For now, continue to run normally. When it crashes again, post the full log of the server. There might be something in there that could point to where the problem is.
Last core and the last crash log
Last edit: Dennis Bush 2015-04-22
Do you have the log from the server process? That is also needed for troubleshooting.
Here it is: https://dl.dropboxusercontent.com/u/21671126/aida-20150427-095520.log
Thanks, that was I big help. I found the problem.
When the server reads an ANNOUNCE from a proxy, it goes through the list of clients in the message and adds them to the list of clients for that proxy. However, it doesn't first check if the client is already in the list. Because each proxy only handles 1000 clients and in your case you have over 350 clients passing through a proxy, after two retransmissions of a REGISTER the server writes past the end of the client list for the proxy, resulting in unpredictable behavior which sometimes means it crashes.
In server_announce.c, near the end of the add_proxy_dests function, you'll see the following lines:
Change it to this:
Give that a run and let me know if you see any other problems.

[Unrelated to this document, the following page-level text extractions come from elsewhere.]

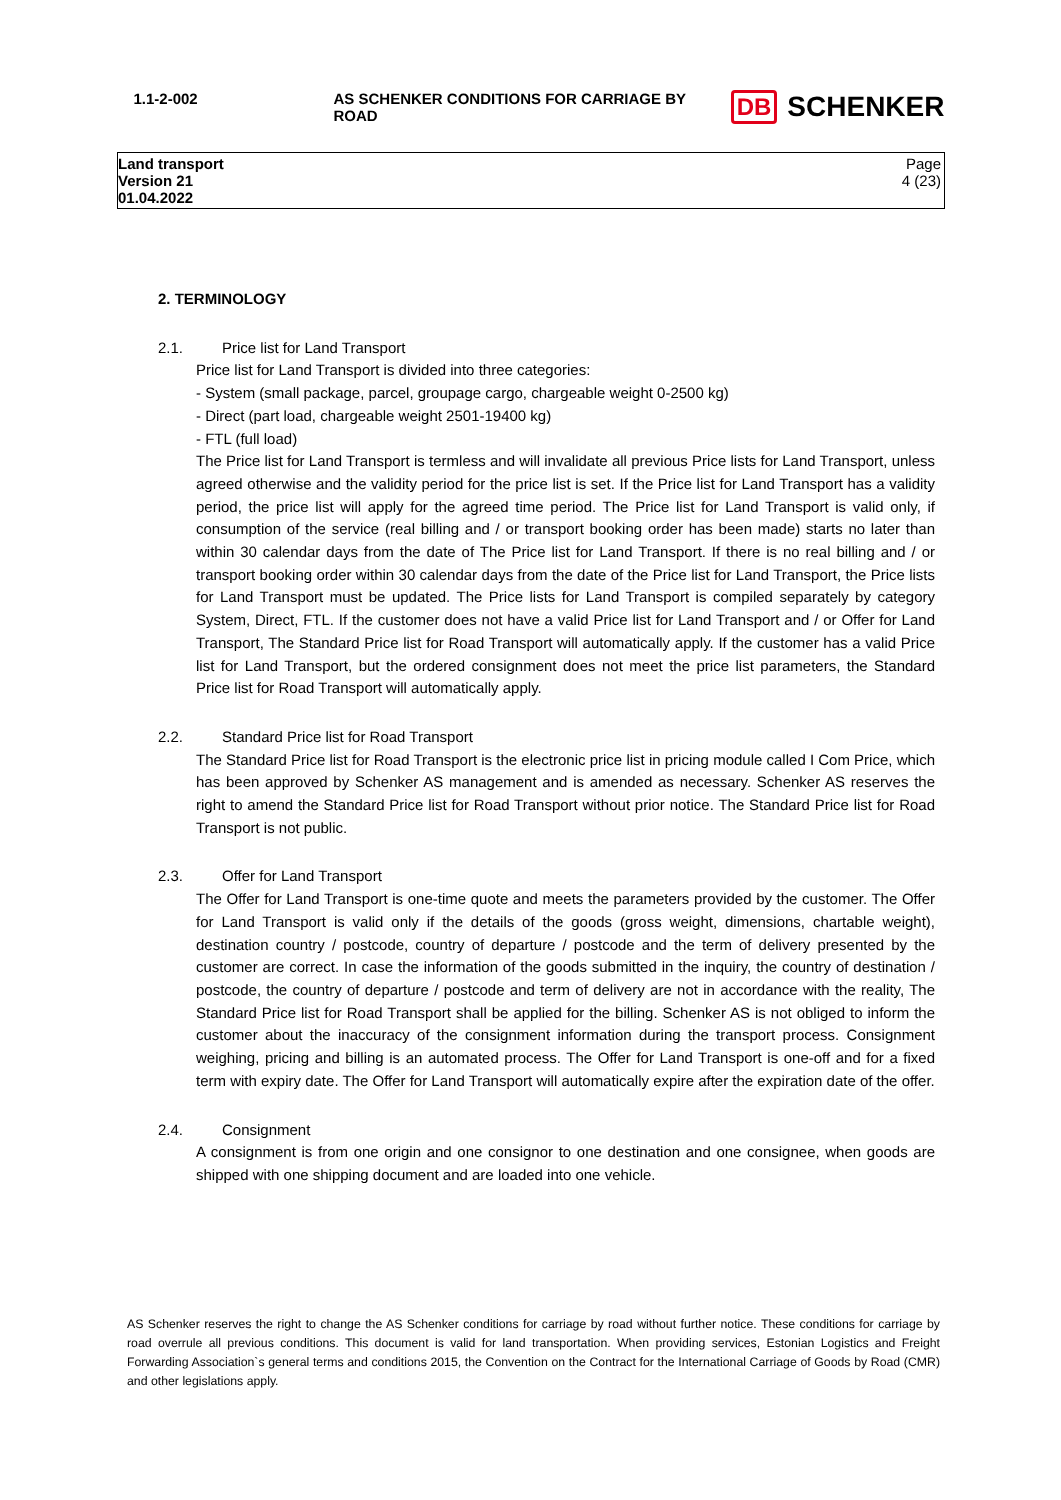| 1.1-2-002 | AS SCHENKER CONDITIONS FOR CARRIAGE BY ROAD | DB SCHENKER |
| Land transport Version 21 01.04.2022 | | Page 4 (23) |
2. TERMINOLOGY
2.1. Price list for Land Transport
Price list for Land Transport is divided into three categories:
- System (small package, parcel, groupage cargo, chargeable weight 0-2500 kg)
- Direct (part load, chargeable weight 2501-19400 kg)
- FTL (full load)
The Price list for Land Transport is termless and will invalidate all previous Price lists for Land Transport, unless agreed otherwise and the validity period for the price list is set. If the Price list for Land Transport has a validity period, the price list will apply for the agreed time period. The Price list for Land Transport is valid only, if consumption of the service (real billing and / or transport booking order has been made) starts no later than within 30 calendar days from the date of The Price list for Land Transport. If there is no real billing and / or transport booking order within 30 calendar days from the date of the Price list for Land Transport, the Price lists for Land Transport must be updated. The Price lists for Land Transport is compiled separately by category System, Direct, FTL. If the customer does not have a valid Price list for Land Transport and / or Offer for Land Transport, The Standard Price list for Road Transport will automatically apply. If the customer has a valid Price list for Land Transport, but the ordered consignment does not meet the price list parameters, the Standard Price list for Road Transport will automatically apply.
2.2. Standard Price list for Road Transport
The Standard Price list for Road Transport is the electronic price list in pricing module called I Com Price, which has been approved by Schenker AS management and is amended as necessary. Schenker AS reserves the right to amend the Standard Price list for Road Transport without prior notice. The Standard Price list for Road Transport is not public.
2.3. Offer for Land Transport
The Offer for Land Transport is one-time quote and meets the parameters provided by the customer. The Offer for Land Transport is valid only if the details of the goods (gross weight, dimensions, chartable weight), destination country / postcode, country of departure / postcode and the term of delivery presented by the customer are correct. In case the information of the goods submitted in the inquiry, the country of destination / postcode, the country of departure / postcode and term of delivery are not in accordance with the reality, The Standard Price list for Road Transport shall be applied for the billing. Schenker AS is not obliged to inform the customer about the inaccuracy of the consignment information during the transport process. Consignment weighing, pricing and billing is an automated process. The Offer for Land Transport is one-off and for a fixed term with expiry date. The Offer for Land Transport will automatically expire after the expiration date of the offer.
2.4. Consignment
A consignment is from one origin and one consignor to one destination and one consignee, when goods are shipped with one shipping document and are loaded into one vehicle.
AS Schenker reserves the right to change the AS Schenker conditions for carriage by road without further notice. These conditions for carriage by road overrule all previous conditions. This document is valid for land transportation. When providing services, Estonian Logistics and Freight Forwarding Association`s general terms and conditions 2015, the Convention on the Contract for the International Carriage of Goods by Road (CMR) and other legislations apply.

I'll make a fix on my end for the next version. Instead of the above change, I'll actually just get rid of the client list for each proxy, since the server doesn't use that information anyway.
Hi,
Thanks so much Denis. There is a patch:
=====
--- server_announce.c 2014-12-31 04:34:02.000000000 +0000
+++ server_announce.c 2015-04-28 12:38:25.862299068 +0000
@@ -465,8 +465,10 @@
finfo->deststate[hostidx].conf_sent = 0;
log1(finfo->group_id, finfo->file_id,
" For client%s %s", dupmsg ? "+" : "", destlist[hostidx].name);
- destlist[proxyidx].clients[addcnt + startcnt] = hostidx;
- addcnt++;
+ if (dupmsg) {
+ destlist[proxyidx].clients[addcnt + startcnt] = hostidx;
+ addcnt++;
+ }
}
destlist[proxyidx].clientcnt += addcnt;
}
=====
updated binary on server & proxy, is it enough? I mean i didn't update clients binaries.
Last edit: banuchka 2015-04-28
few test runs without segfault, its amazing :) need to wait few days on working/prod load.
This change only affects the server. Clients and proxies are not affected.
Hi, there is a new segfault
and there is a log https://dl.dropboxusercontent.com/u/21671126/aida-20150429-082957.log
My mistake, the fix I gave you was incorrect. Instead of:
It should be:
Thanks, will try.
Todays upload went fine, hope that finally helps me. Dennis, really thank you so much!